───── RECORDS FOR THIS EXERCISE ─────

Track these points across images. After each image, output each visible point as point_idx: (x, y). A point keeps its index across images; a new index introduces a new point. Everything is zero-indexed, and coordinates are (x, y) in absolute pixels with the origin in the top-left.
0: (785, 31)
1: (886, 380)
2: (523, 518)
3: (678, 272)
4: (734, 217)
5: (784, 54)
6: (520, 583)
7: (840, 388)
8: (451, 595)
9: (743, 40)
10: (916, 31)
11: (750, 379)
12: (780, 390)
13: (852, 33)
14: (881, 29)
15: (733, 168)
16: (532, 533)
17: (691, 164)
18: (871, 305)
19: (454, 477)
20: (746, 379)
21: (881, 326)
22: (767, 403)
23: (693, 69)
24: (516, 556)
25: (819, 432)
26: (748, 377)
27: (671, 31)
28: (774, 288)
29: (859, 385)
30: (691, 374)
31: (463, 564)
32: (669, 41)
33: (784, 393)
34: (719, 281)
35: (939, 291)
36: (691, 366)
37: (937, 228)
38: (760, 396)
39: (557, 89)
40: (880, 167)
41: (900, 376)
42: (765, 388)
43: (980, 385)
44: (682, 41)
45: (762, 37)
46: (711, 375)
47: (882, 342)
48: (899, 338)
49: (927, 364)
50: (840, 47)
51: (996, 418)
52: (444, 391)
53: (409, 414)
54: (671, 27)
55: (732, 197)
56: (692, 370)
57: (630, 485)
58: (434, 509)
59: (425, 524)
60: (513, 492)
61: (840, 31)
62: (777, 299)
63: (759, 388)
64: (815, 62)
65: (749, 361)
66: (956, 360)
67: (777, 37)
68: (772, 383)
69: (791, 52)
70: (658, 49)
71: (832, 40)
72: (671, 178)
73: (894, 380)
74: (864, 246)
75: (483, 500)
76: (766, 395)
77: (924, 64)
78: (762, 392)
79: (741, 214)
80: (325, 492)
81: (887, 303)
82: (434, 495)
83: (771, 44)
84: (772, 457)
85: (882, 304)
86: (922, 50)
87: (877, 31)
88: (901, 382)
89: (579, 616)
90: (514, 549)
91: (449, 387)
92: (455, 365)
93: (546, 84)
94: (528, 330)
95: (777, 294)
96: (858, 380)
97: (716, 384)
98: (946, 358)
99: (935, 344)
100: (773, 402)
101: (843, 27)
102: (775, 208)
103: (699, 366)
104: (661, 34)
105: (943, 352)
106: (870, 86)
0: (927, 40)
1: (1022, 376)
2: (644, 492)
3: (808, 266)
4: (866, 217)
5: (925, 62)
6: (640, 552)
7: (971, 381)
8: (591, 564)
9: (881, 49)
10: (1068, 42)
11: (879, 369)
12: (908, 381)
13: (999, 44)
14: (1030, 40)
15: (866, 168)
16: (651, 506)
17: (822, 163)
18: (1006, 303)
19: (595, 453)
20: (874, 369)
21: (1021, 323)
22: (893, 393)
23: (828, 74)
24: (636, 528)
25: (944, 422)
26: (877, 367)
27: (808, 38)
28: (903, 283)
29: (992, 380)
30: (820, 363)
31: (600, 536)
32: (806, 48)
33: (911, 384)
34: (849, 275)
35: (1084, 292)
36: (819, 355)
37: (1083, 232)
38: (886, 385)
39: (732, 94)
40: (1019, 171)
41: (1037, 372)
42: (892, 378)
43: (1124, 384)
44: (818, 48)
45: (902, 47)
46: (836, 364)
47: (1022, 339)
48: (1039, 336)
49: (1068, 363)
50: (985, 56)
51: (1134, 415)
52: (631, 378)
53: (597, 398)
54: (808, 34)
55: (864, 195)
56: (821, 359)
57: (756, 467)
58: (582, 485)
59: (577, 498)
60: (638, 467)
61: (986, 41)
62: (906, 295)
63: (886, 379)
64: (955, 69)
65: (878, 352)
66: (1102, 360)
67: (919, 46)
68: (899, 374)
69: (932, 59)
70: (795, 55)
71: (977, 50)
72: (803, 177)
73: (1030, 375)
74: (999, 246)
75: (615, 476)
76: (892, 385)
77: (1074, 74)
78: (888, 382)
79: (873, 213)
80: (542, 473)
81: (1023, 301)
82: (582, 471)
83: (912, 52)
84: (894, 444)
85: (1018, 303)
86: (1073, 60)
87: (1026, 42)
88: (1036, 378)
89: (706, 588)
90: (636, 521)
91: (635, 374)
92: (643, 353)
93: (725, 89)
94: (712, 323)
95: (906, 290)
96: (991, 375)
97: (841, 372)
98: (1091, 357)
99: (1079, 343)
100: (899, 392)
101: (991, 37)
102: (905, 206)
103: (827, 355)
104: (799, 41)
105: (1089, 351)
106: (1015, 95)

─────

> **ACTIVITY**
Rewrite all of the material above, changing "top-left" to "upper-left" and leaving everything else the same.

> **WRITTEN REPLY**
Track these points across images. After each image, output each visible point as point_idx: (x, y). A point keeps its index across images; a new index introduces a new point. Everything is zero-indexed, and coordinates are (x, y) in absolute pixels with the origin in the upper-left.
0: (785, 31)
1: (886, 380)
2: (523, 518)
3: (678, 272)
4: (734, 217)
5: (784, 54)
6: (520, 583)
7: (840, 388)
8: (451, 595)
9: (743, 40)
10: (916, 31)
11: (750, 379)
12: (780, 390)
13: (852, 33)
14: (881, 29)
15: (733, 168)
16: (532, 533)
17: (691, 164)
18: (871, 305)
19: (454, 477)
20: (746, 379)
21: (881, 326)
22: (767, 403)
23: (693, 69)
24: (516, 556)
25: (819, 432)
26: (748, 377)
27: (671, 31)
28: (774, 288)
29: (859, 385)
30: (691, 374)
31: (463, 564)
32: (669, 41)
33: (784, 393)
34: (719, 281)
35: (939, 291)
36: (691, 366)
37: (937, 228)
38: (760, 396)
39: (557, 89)
40: (880, 167)
41: (900, 376)
42: (765, 388)
43: (980, 385)
44: (682, 41)
45: (762, 37)
46: (711, 375)
47: (882, 342)
48: (899, 338)
49: (927, 364)
50: (840, 47)
51: (996, 418)
52: (444, 391)
53: (409, 414)
54: (671, 27)
55: (732, 197)
56: (692, 370)
57: (630, 485)
58: (434, 509)
59: (425, 524)
60: (513, 492)
61: (840, 31)
62: (777, 299)
63: (759, 388)
64: (815, 62)
65: (749, 361)
66: (956, 360)
67: (777, 37)
68: (772, 383)
69: (791, 52)
70: (658, 49)
71: (832, 40)
72: (671, 178)
73: (894, 380)
74: (864, 246)
75: (483, 500)
76: (766, 395)
77: (924, 64)
78: (762, 392)
79: (741, 214)
80: (325, 492)
81: (887, 303)
82: (434, 495)
83: (771, 44)
84: (772, 457)
85: (882, 304)
86: (922, 50)
87: (877, 31)
88: (901, 382)
89: (579, 616)
90: (514, 549)
91: (449, 387)
92: (455, 365)
93: (546, 84)
94: (528, 330)
95: (777, 294)
96: (858, 380)
97: (716, 384)
98: (946, 358)
99: (935, 344)
100: (773, 402)
101: (843, 27)
102: (775, 208)
103: (699, 366)
104: (661, 34)
105: (943, 352)
106: (870, 86)
0: (927, 40)
1: (1022, 376)
2: (644, 492)
3: (808, 266)
4: (866, 217)
5: (925, 62)
6: (640, 552)
7: (971, 381)
8: (591, 564)
9: (881, 49)
10: (1068, 42)
11: (879, 369)
12: (908, 381)
13: (999, 44)
14: (1030, 40)
15: (866, 168)
16: (651, 506)
17: (822, 163)
18: (1006, 303)
19: (595, 453)
20: (874, 369)
21: (1021, 323)
22: (893, 393)
23: (828, 74)
24: (636, 528)
25: (944, 422)
26: (877, 367)
27: (808, 38)
28: (903, 283)
29: (992, 380)
30: (820, 363)
31: (600, 536)
32: (806, 48)
33: (911, 384)
34: (849, 275)
35: (1084, 292)
36: (819, 355)
37: (1083, 232)
38: (886, 385)
39: (732, 94)
40: (1019, 171)
41: (1037, 372)
42: (892, 378)
43: (1124, 384)
44: (818, 48)
45: (902, 47)
46: (836, 364)
47: (1022, 339)
48: (1039, 336)
49: (1068, 363)
50: (985, 56)
51: (1134, 415)
52: (631, 378)
53: (597, 398)
54: (808, 34)
55: (864, 195)
56: (821, 359)
57: (756, 467)
58: (582, 485)
59: (577, 498)
60: (638, 467)
61: (986, 41)
62: (906, 295)
63: (886, 379)
64: (955, 69)
65: (878, 352)
66: (1102, 360)
67: (919, 46)
68: (899, 374)
69: (932, 59)
70: (795, 55)
71: (977, 50)
72: (803, 177)
73: (1030, 375)
74: (999, 246)
75: (615, 476)
76: (892, 385)
77: (1074, 74)
78: (888, 382)
79: (873, 213)
80: (542, 473)
81: (1023, 301)
82: (582, 471)
83: (912, 52)
84: (894, 444)
85: (1018, 303)
86: (1073, 60)
87: (1026, 42)
88: (1036, 378)
89: (706, 588)
90: (636, 521)
91: (635, 374)
92: (643, 353)
93: (725, 89)
94: (712, 323)
95: (906, 290)
96: (991, 375)
97: (841, 372)
98: (1091, 357)
99: (1079, 343)
100: (899, 392)
101: (991, 37)
102: (905, 206)
103: (827, 355)
104: (799, 41)
105: (1089, 351)
106: (1015, 95)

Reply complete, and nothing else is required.